The family also alleges that Malcolm’s friend, who is white, received significantly different treatment from officers, and was released when he said he wasn’t involved with the sale. Ty Ziglar, who says she reviewed the police officer’s body camera footage, said one officer can be heard telling another that her son was “running his mouth.”
The Police Department did not respond to The N&O’s additional questions about the treatment of the two teens.
In the department’s statement on Facebook, it said an internal investigation of the incident found “no law or policy violations by Fuquay-Varina Police Department employees.”
“While we cannot provide detail on the internal investigation per NC Personnel Privacy laws or details about the juveniles involved for their privacy per NC law, we can confirm that we have taken the concerns of the parties involved seriously,” the department said.
Earlier this month, the department began the process of petitioning Wake County Superior Court to release the body camera footage, as required by state law. A hearing has been scheduled for Feb. 24.
In Durham, a Black parent raised similar concerns last year after her 15-year-old son was handcuffed by police in a case of mistaken identity.
In that case, officers were responding to a report of an armed man at an apartment complex when they approached a group of children and mistook the teen for the reported suspect. Two younger children, ages 8 and 11 at the time, watched the incident. The city released body camera footage of the August incident in November, and a police officer was suspended one day without pay, The N&O reported.
‘Dereliction of duty’
Tuesday, Blagrove spoke to Fuquay-Varina commissioners to support the Ziglar family. She said the situation represented a “dereliction of duty, and a failure” on the part of the police department.
“It is your job to bring equity to the city of Fuquay-Varina,” she told the commissioners.
Commissioner Bill Harris made the motion to develop a “police citizen advisory engagement committee.”
“My heart goes out to Malcolm and the Ziglar family for the trauma he experienced on that day,” he said.
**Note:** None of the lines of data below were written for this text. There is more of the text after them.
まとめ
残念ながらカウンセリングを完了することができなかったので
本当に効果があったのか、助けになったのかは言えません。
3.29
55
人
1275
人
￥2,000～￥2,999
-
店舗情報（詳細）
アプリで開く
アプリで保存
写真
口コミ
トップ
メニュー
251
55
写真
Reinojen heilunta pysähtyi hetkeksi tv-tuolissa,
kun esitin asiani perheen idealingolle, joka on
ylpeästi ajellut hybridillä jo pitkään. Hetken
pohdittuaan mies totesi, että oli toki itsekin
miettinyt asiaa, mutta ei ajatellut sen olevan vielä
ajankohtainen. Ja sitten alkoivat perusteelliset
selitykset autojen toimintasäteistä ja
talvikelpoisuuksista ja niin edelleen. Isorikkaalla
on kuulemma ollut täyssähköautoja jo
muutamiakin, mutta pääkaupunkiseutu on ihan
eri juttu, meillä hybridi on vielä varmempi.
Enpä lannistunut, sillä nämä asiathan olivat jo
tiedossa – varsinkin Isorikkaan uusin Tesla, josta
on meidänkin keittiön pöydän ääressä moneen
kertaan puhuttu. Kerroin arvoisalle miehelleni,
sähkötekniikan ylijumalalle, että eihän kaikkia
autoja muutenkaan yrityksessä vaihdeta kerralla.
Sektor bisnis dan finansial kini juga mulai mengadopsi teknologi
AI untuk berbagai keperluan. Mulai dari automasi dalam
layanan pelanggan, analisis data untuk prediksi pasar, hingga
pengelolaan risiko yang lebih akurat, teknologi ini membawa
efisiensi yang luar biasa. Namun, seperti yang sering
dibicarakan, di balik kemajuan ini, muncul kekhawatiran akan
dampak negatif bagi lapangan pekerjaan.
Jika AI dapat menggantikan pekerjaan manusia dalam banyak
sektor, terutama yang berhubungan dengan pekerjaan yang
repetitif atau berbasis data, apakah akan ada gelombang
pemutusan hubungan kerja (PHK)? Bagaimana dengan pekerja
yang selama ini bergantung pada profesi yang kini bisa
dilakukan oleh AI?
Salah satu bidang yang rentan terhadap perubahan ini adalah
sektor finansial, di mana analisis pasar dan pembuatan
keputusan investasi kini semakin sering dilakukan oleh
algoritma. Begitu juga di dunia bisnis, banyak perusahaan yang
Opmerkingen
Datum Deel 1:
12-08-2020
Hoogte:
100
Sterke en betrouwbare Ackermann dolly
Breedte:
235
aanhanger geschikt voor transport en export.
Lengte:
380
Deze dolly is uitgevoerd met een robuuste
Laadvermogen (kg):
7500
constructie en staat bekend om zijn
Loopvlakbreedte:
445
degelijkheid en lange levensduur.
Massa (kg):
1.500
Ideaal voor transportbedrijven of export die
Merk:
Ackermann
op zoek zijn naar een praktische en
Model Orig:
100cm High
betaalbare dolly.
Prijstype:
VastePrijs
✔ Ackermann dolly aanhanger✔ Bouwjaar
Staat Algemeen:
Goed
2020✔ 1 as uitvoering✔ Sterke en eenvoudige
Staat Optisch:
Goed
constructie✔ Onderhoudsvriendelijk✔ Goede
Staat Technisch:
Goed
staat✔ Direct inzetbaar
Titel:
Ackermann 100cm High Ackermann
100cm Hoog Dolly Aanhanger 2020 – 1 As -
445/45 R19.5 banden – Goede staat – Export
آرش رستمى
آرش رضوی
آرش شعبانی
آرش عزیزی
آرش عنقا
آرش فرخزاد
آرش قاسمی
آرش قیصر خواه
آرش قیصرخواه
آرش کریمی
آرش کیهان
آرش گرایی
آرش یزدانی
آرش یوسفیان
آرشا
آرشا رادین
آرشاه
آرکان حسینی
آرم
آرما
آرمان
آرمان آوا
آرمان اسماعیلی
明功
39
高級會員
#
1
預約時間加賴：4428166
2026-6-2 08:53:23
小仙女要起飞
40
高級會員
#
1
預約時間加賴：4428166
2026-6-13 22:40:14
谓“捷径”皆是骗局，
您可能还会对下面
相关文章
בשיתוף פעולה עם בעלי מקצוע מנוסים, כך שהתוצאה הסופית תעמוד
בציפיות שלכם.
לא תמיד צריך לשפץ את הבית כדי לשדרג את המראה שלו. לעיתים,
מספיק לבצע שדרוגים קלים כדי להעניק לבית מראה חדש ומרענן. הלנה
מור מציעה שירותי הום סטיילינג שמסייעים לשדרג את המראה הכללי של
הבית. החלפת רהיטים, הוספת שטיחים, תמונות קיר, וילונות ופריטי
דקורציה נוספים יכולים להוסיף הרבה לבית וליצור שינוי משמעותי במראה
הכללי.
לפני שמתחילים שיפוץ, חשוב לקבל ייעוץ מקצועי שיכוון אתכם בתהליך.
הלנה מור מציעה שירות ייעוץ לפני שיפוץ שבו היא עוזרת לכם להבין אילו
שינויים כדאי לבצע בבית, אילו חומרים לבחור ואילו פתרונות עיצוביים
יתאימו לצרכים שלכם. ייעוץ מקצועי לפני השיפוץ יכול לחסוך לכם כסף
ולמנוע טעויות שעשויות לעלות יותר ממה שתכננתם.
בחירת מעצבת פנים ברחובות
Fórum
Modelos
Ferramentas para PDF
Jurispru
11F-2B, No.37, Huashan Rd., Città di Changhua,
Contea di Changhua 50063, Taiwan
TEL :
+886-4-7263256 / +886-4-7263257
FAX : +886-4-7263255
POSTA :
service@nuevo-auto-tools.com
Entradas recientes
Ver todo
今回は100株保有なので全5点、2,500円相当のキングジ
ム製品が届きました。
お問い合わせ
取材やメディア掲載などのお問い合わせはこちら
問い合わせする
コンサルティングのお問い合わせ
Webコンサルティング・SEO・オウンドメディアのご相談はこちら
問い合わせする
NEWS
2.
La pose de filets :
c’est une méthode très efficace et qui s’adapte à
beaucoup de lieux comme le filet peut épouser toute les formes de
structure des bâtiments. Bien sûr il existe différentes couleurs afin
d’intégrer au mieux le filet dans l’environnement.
After the meeting, Ziglar issued a statement, saying she is grateful that Harris recognized “that Black citizens are not always treated equal.”
“I am grateful for his call for the Public Safety Committee to begin meeting with individuals within the community in order to hear concerns and make recommendations to the town board,” she added.
But she said the journey was “not over by far.”
“We will continue showing up, holding leaders accountable, and demanding change. We will no longer accept talk without action,” she said. “Tonight, was a step but there is still more work to be done.”